Swarnamoyee Jogendranath Mahavidyalaya, established in 2014,  is the government aided general degree college in Amdabad, Nandigram, Purba Medinipur district. It offers undergraduate courses in arts. It is affiliated to Vidyasagar University.

About 
The Bhaumik Family of Amdabad was instrumental in founding this college through their generous sacrifice, nobility, and all-out devotion to achieving this goal. Dr. Anindya Kisor Bhaumik, retired Principal and the youngest son of Swarnamoyee and Jogendranath Bhaumik, deserves special mention as he pioneered the establishment of this college in the revered memory of his parents and with the constant co-operation of his eldest brother Sri Amulyaratan Bhaumik, former Headmaster, social worker and freedom fighter; the second son Dr. Probodh Kumar Bhaumik, the former Head of the Department of Anthropology, University of Calcutta; the third son Sri Subodh Kumar Bhaumik, retired Headmaster; the second daughter Smt. Renuka Jana, a retired headmistress, and their sons and daughters. In addition, the donations, bounties, and multiple assistances of the neighboring families are highly appreciated. It must mention that the late Jogendranath Bhaumik, a great educationist, an immensely broad-minded man, and a social worker of great repute, led the way to spread education in backward rural areas by establishing as many as fourteen schools including the well-known Amdabad High School which originated during the British rule in India. To commemorate the memory of this visionary man and his wife Swarnamoyee, an ideal woman and a kind-hearted, affectionate mother, who was also the source of inspiration for all such benevolent activities, this college has been set up with a special view of enlightening this rural territory which had fallen behind in today’s race for progress and development.

Exercise data:
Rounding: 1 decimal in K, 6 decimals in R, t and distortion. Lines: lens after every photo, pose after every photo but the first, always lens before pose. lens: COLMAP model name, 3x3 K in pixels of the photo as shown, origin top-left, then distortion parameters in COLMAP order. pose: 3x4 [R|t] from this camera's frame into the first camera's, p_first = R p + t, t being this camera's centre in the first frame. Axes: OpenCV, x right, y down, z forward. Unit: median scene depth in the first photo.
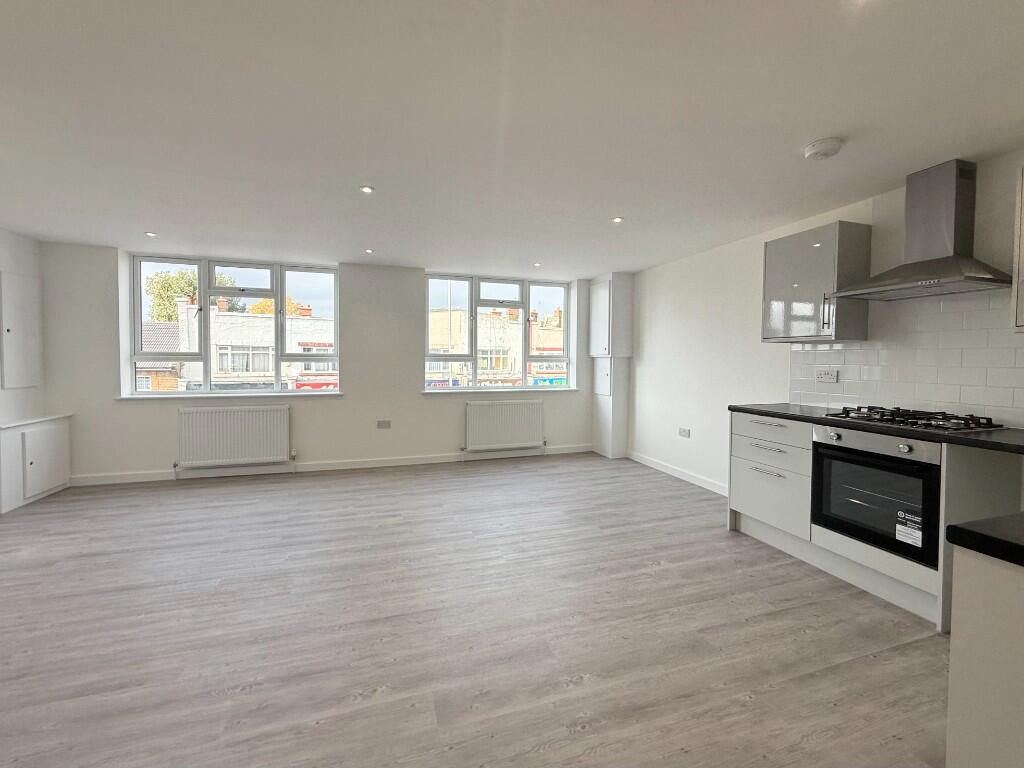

Activities:
(1) According to the passage on Swarnamoyee Jogendranath Mahavidyalaya, which university is the college affiliated to?
(2) Extend the passage on Swarnamoyee Jogendranath Mahavidyalaya, starting after its final sentence.
This material comes from a different source than the passage on Swarnamoyee Jogendranath Mahavidyalaya.

Results for the exercise:
(1) Vidyasagar University.

(2)
Vision 
The vision of this institution is to be an institution with an impeccable reputation for providing quality higher education to the underprivileged youth of rural Bengal. The idea is not merely to create good students, but also competent professionals and independent individuals who would inspire future generations.

Mission 

 To make quality higher education accessible to all, irrespective of their socio-economic status.
 To provide new and innovative forms of learning at par with the global academic scenario.
 To encourage the students to pursue higher education and research in their respective fields.
 To motivate the students in general to manifest their latent talents and ideas, and inculcate ideal habits, a love for learning, and human values. 
 To help the students of the locality grow into responsible citizens of India in the future. 
 To empower the students to cope with the challenges of practical life by providing them with a holistic education.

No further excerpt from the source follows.